A contextualização é algo que me instiga. Em meu caso isso equivale a dizer que tirar do contexto também me atrai. Na década de 1980, a Martin Claret publicou a coleção “O pensamento vivo”. Eu me lembrei, hoje pela manhã, do volume dedicado ao Jorge Luis Borges.
Na diagramação que faziam, havia máximas destacadas em algumas das páginas. No volume da coleção dedicado ao argentino, havia a seguinte: “Minha sepultura será o ar insondável”. Era algo que eu gostava de ler pela sonoridade (ainda que se trate de uma tradução), pela sensação que as palavras despertavam. Era um prazer que não passava por processos analíticos.
Em meus catorze ou quinze anos, eu achava a frase bonita, sonora; ainda acho. Eu não me preocupava em entendê-la; ainda não me preocupo. Bastavam-me os sons, a beleza etérea do que a frase me passava; compreender não era necessário. Mesmo hoje, existe essa não preocupação em analisar o trecho.

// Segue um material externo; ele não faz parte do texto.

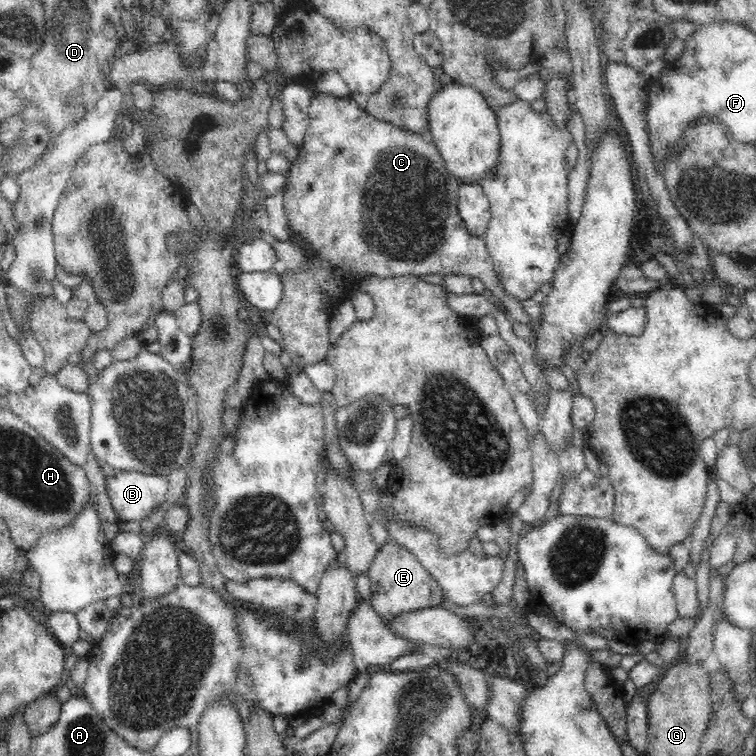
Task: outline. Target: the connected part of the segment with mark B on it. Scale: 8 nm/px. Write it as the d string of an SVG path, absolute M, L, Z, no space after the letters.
M135 469L116 471L106 479L106 492L119 520L140 522L167 504L168 478Z

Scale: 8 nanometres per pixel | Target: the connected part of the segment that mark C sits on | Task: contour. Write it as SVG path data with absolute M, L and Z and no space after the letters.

Anos depois, lendo a obra de Borges, eu me deparo com “minha sepultura será o ar insondável”. O trecho está no conto “A biblioteca de Babel”, do livro “Ficções”. Retiro o trecho de seu contexto e o cito abaixo, valendo-me de parte do parágrafo em que ele está. A tradução é de Carlos Nejar; a revisão da tradução, de Maria Carolina de Araujo:
“Como todos os homens da Biblioteca, viajei na minha juventude; peregrinei em busca de um livro, talvez do catálogo de catálogos; agora que meus olhos quase não podem decifrar o que escrevo, preparo-me para morrer, a poucas léguas do hexágono em que nasci. Morto, não faltarão mãos piedosas que me joguem pela balaustrada; minha sepultura será o ar insondável; meu corpo cairá demoradamente e se corromperá e dissolverá no vento gerado pela queda, que é infinita”.

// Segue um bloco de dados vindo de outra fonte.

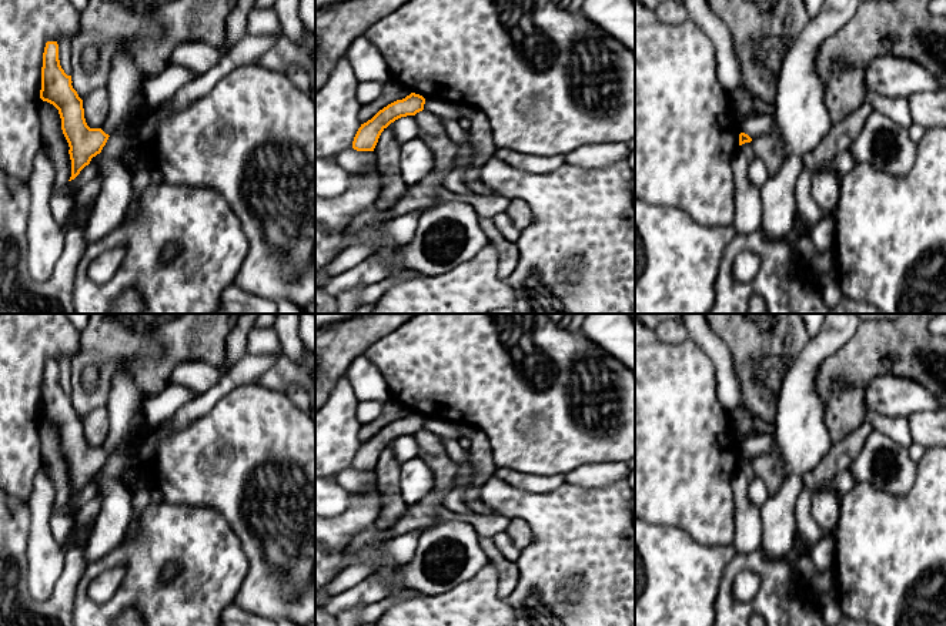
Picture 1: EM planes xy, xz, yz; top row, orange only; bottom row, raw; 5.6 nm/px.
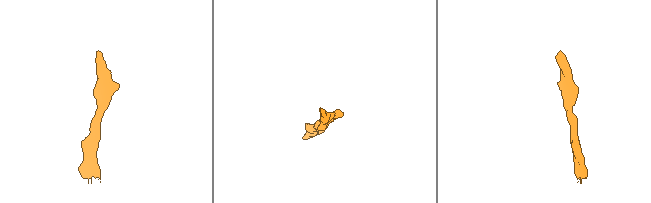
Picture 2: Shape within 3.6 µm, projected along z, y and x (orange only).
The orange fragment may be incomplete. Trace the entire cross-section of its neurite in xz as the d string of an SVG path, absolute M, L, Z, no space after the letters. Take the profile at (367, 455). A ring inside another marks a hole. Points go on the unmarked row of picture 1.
M411 412L402 419L397 419L380 429L371 439L358 448L352 468L357 471L374 471L381 452L395 439L407 435L415 435L424 429L425 418Z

Quando lia o “minha sepultura será o ar insondável” na edição da Marin Claret, eu pensava se tratar de um ensaio ou de um apontamento. Trata-se de ficção, de um conto; logo, há um narrador, que pode, ou não, concordar com Borges. Eu atribuía o trecho ao pensamento do poeta e contista, não ao pensamento de um narrador, mesmo ciente, é claro, de que o trecho pode ser um pensamento do Borges enunciado por um narrador inventado pelo contista.
Ter descoberto que o trecho é de um conto, de um narrador, e não de um apontamento ou de um ensaio, fez com que a citação se tornasse ainda mais magnética. No livro da Martin Claret, o trecho não estava no contexto original; saber que ele vem de uma ficção, e não de um texto referencial, torna atraente a decisão de atribuir ao Borges um enunciado que é de um de seus narradores.
Tiro do contexto mais um trecho borgiano, do conto “O jardim de veredas que se bifurcam”, também do livro “Ficções”. O trecho, retirado de seu contexto, passaria por opinião de articulista de algum jornal; tradutor e revisora são os profissionais mencionados acima: “Prevejo que o homem se resignará a cada dia a tarefas mais atrozes; breve só haverá guerreiros e bandidos”.
Saber do contexto pode fazer com que algo seja empobrecido ou enriquecido. Salvo engano foi durante o conflito em Kosovo (sinto que já contei essa história em algum outro texto; mas não estou certo disso): um superior disse a um soldado: “Deixa pra lá”. O soldado, momentos antes, encostando uma arma na cabeça de um prisioneiro, perguntara algo assim: “Posso atirar, comandante?”.